Second Example Embodiment

[0092] Next, a second example embodiment based on the first example embodiment described above will be described. In the following description, components of the second example embodiment that are similar to those of the first example embodiment are denoted by the same reference numbers and repeated descriptions are omitted.

[0093] FIG. 9 is a diagram illustrating an external configuration example of a robot 300 according to the second example embodiment of the present invention and humans 20-1 to 20n who are users of the robot. In the robot 100 described in the first example embodiment, the configuration in which the head 220 includes one camera 142 has been described above. In the robot 300 according to the second example embodiment, the head 220 includes two cameras 142 and 145 at locations corresponding to both eyes of the robot 300.

[0094] The second example embodiment assumes that a plurality of humans, who are users, are present near the robot 300. FIG. 9 illustrates that n humans (n is an integer equal to or greater than 2) 20-1 to 20-n are present near the robot 300.

[0095] FIG. 10 is a functional block diagram for implementing functions of the robot 300 according to the second example embodiment. As illustrated in FIG. 10, the robot 300 includes a robot control device 102 and an input device 146 in place of the robot control device 101 and the input device 140, respectively, which are included in the robot 100 described in the first example embodiment with reference to FIG. 3. The robot control device 102 includes a presence detection unit 113, a count unit 114, and score information 165, in addition to the robot control device 101. The input device 146 includes a camera 145 in addition to the input device 140.

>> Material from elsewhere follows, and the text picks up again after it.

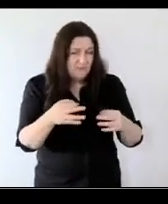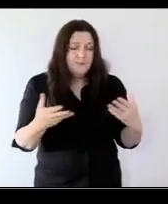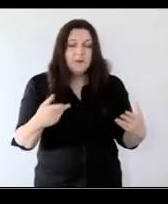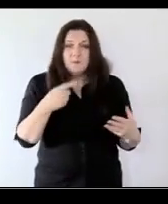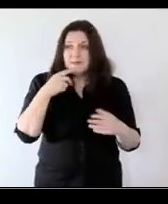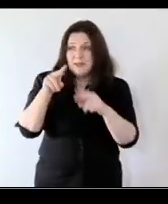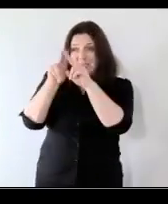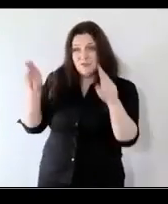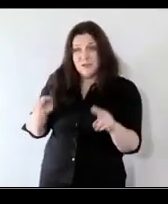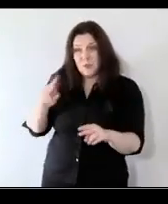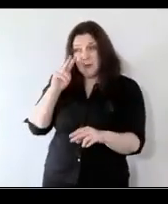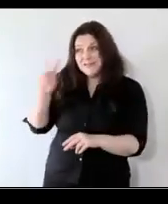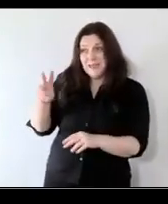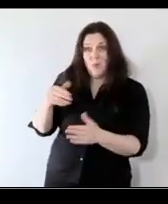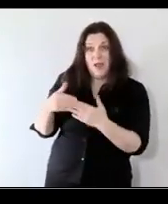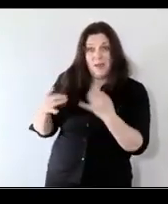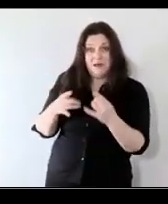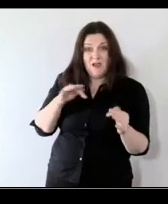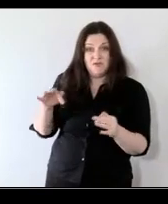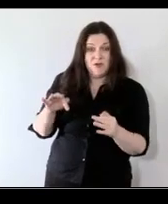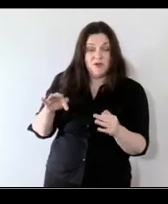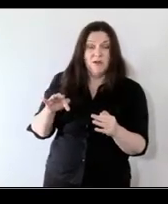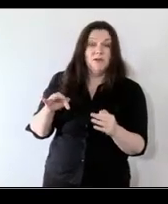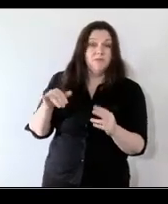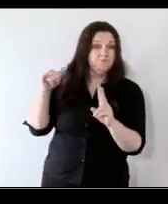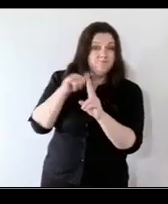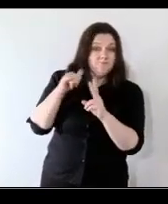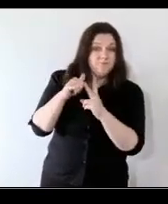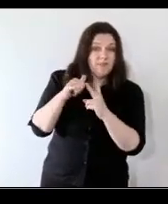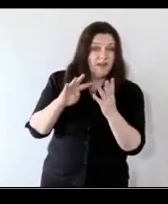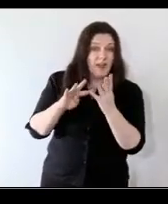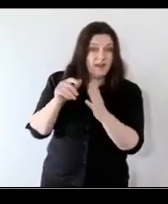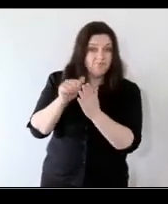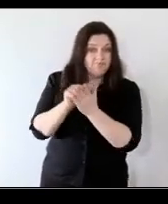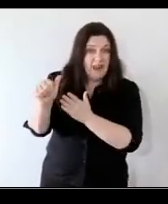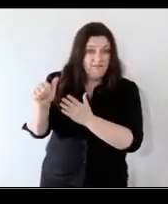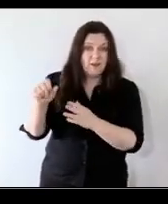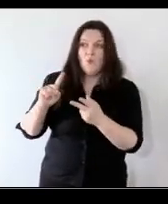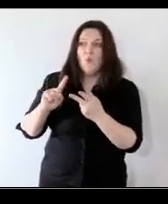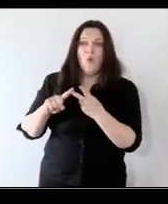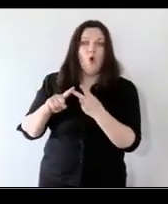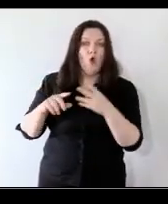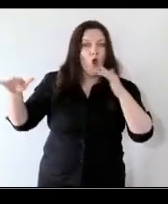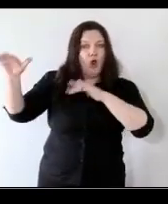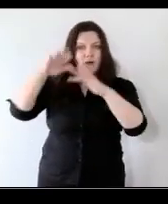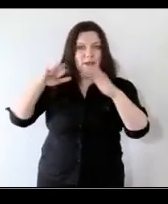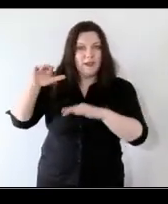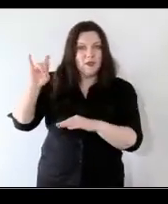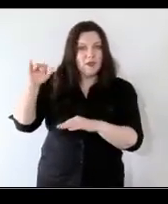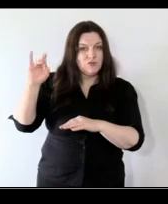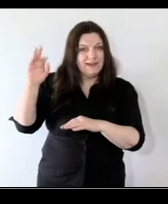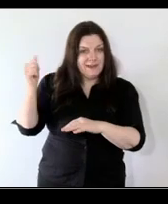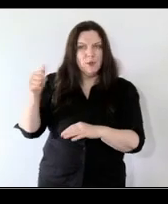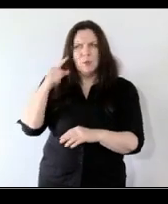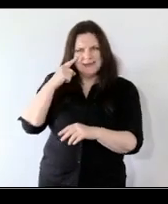have looked at the impact of 9 11 or hurricane katrina that you can see effects on children and young people for several years to come and this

[0096] The presence detection unit 113 has a function for detecting that a human is present near the robot. The presence detection unit 113 corresponds to the human detection unit 111 described in the first example embodiment. The count unit 114 has a function for counting the number of humans present near the robot. The count unit 114 also has a function for detecting where each human is present based on information from the cameras 142 and 145. The score information 165 holds a score for each user based on points according to the reaction of the user (details thereof are described later). The other components illustrated in FIG. 10 have functions similar to the functions described in the first example embodiment.

[0097] In this example embodiment, an operation for determining the robot listens to which one of the speeches of the plurality of humans, who are present near the robot 300, and for controlling the robot to listen to the determined human speech is described.

[0098] FIG. 11 is a flowchart illustrating an operation of the robot control device 102 illustrated in FIG. 10. The operation of the robot control device 102 will be described with reference to FIGS. 10 and 11.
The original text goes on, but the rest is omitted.